11. After Work
Chapels and Sunday Schools
In the late 19th Century every Chapel and Sunday School had its library, Mutual Improvement Society, Debating Society, lectures and Musical Events. All social events and outings centred around the Sunday School.
In the early 20th Century the Chapel and Sunday School still held the loyalty of their members, but improved transport (waggonettes and charabancs) and improved financial circumstances, gave opportunities to travel out of town and take part in Male Voice Choir Competitions, Brass Band Contests and Musical Festivals.
The years between the wars saw a decline in chapel attendance. People were widening their interests. Skating Rinks, cinemas, the Variety Theatre were new interests. Men had time to join societies and clubs, Floral, Pigeon, Bowling clubs, usually meeting in the local pub. There they could socialise, deal with club business and arrange their annual dinner or annual club outing.
Older women usually maintained links with the Sunday School and organised Fetes and Bazaars of 1 to 3 days duration, whilst the young girls would visit the cinema and walk up and down the "Monkey Run" in search of romance.

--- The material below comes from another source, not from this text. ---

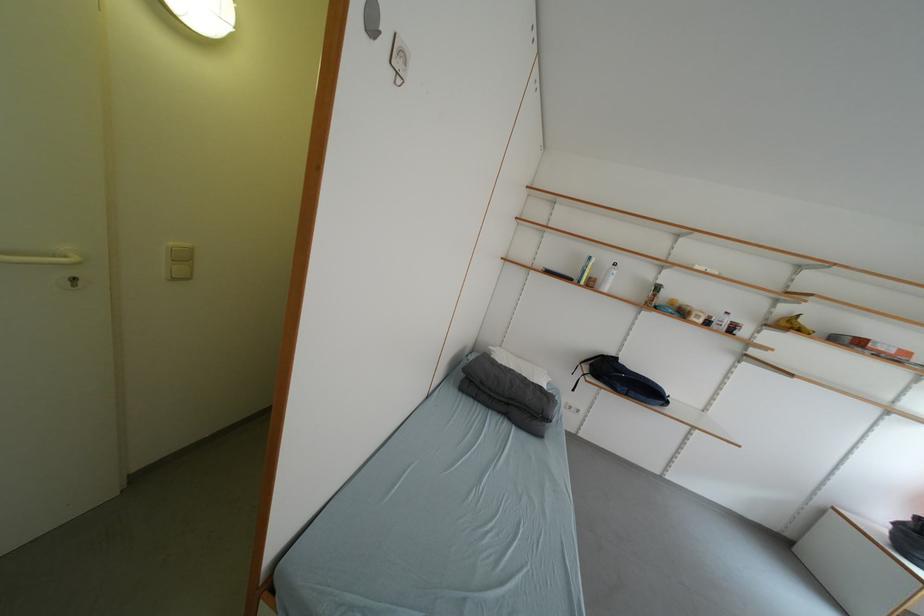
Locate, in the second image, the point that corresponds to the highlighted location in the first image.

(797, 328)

Many workers used their free time to follow sport, especially football. Thousands supported local teams. For many years these teams were amongst the country's leading clubs.
Cricket was also well established and Todmorden had clubs who played in the local Saturday league. Each club was allowed to employ one professional player, of whom probably the most famous was Learie Constantine who played for Nelson from 1929 - 37.